Distributive agency: “an actant never really acts alone. Its efficacy or agency always depends on the collaboration, cooperation, or interactive interference of many bodies and forces” (21). Agency is a combination of efficacy, trajectory and causality: “Efficacy points to the creativity of agency, to a capacity to make something new appear or occur” (31). Trajectory is “a directionality or movement away from somewhere even if the toward which it moves is obscure or even absent” (32). Causality the way we understand it, then, is a myth.
“What it means to be a ‘mode,’ then, is to form alliances and enter assemblages: it is to mod(e)ify and be modified by others. The process of modification is not under the control of any one mode – no mode is an agent in the hierarchical sense” (22).

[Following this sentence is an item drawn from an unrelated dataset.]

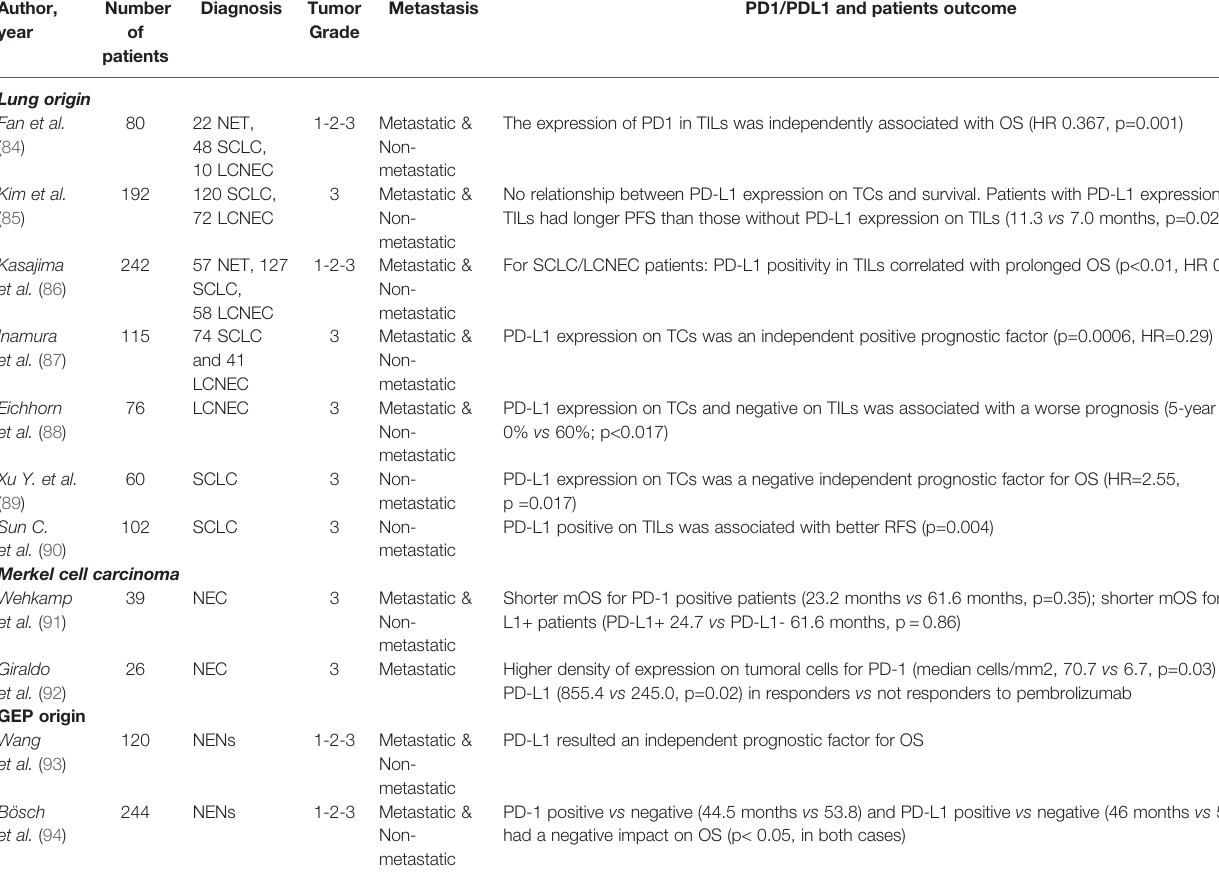
TABLE 3 | Prognostic values of programmed cell death protein 1 receptor (PD1) and programmed death-ligand 1 (PD-L1) in NENs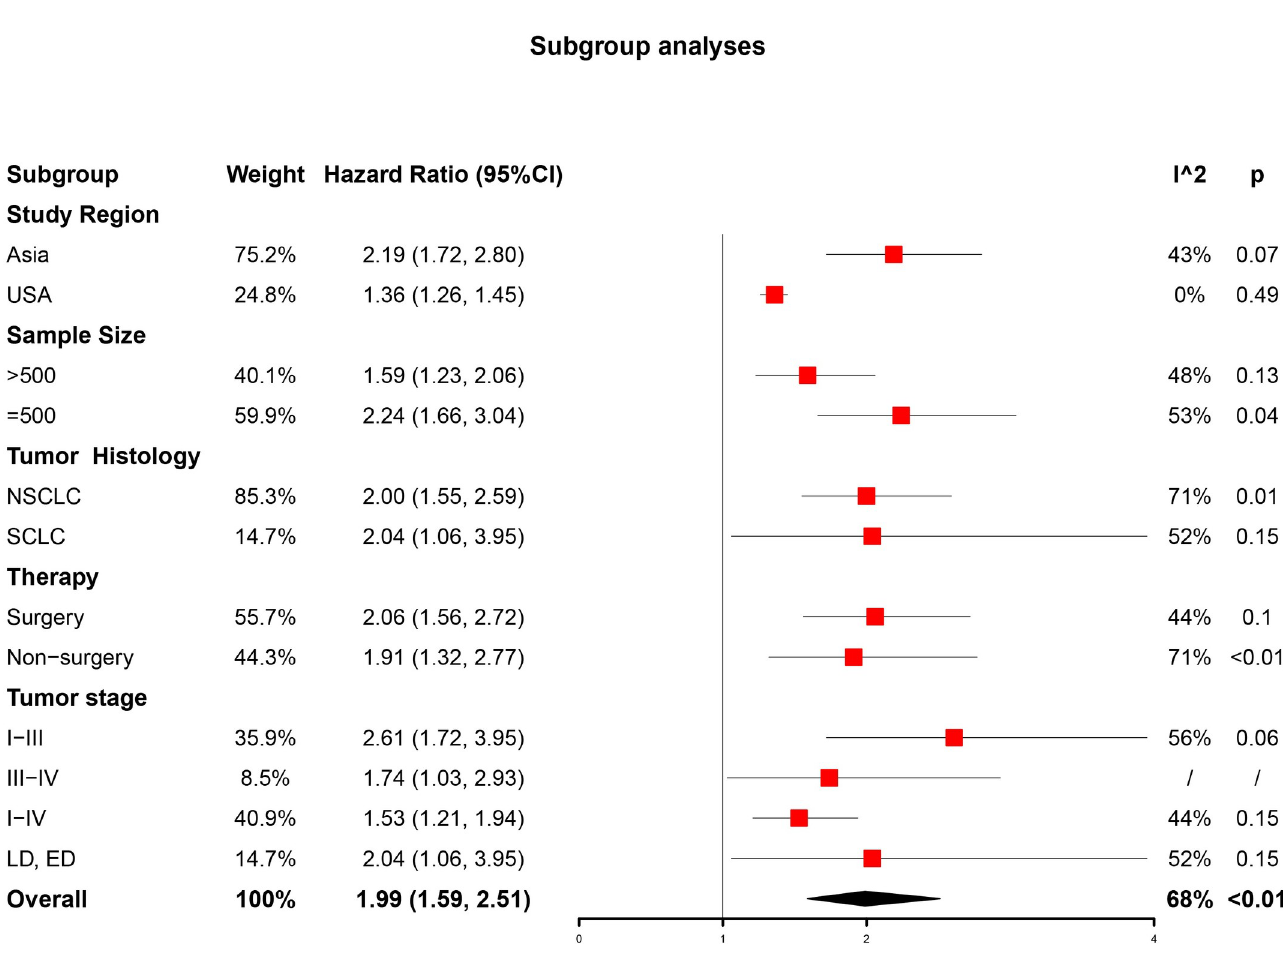
Fig 3. Subgroup analyses of association between concomitant IPF and OS in different population.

“Assemblages are ad hoc groupings of diverse elements, of vibrant materials of all sorts. Assemblages are living, throbbing confederations that are able to function despite the persistent presence of energies that confound them from within… The effects gathered from assemblages are, rather, emergent properties” (23-4).
Vital materialism: “I am looking for a materialism in which matter is figured as a vitality at work both inside and outside of selves, and is a force to be reckoned with without being purposive in any strong sense” (62).
She shows that food is an actant because it can make itself look appealing, because it can produce fat, and because it can shape how we think and behave; in other words, food has both cognitive and behavioral effects on humans. At some point, food is also digested so it becomes inseparable from the body. It is in an assemblage with the human, metabolism, cognition, and moral sensibility. Along these same lines, she cautions us from thinking about our bodies as fixed and determined parts because it has material like bacteria and can grow things like embryotic cells, which were not part of the body previously.
She asserts that materials form publics (being political). She uses Dewey’s understand of public formation: “a public does not preexist its particular problem but emerges in response to it. A public is a contingent and temporary formation existing alongside many other publics, protopublics or postpublics. Problems come and go, and so, too, do publics…The field of political action is thus for Dewey a kind of ecology. No one body owns its supposedly own initiative, for initiatives instantly conjoin with an impersonal swarm of contemporaneous endeavors, each with its own duration and intensity, recombining with others” (100-1).
Some parts of anthropomorphism can be beneficial because it encourages us to see material as worthy of attention; “it, oddly enough, works against anthropocentrism: a chord is struck between person and thing, and I am no longer above or outside a nonhuman ‘environment’” (120).
“The ethical aim becomes to distribute value more generously, to bodies as such” (13). “Perhaps the ethical responsibility of an individual human now resides in one’s response to the assemblages in which one finds oneself participating: Do I attempt to extricate myself from assemblages whose trajectory is likely to do harm?” (37).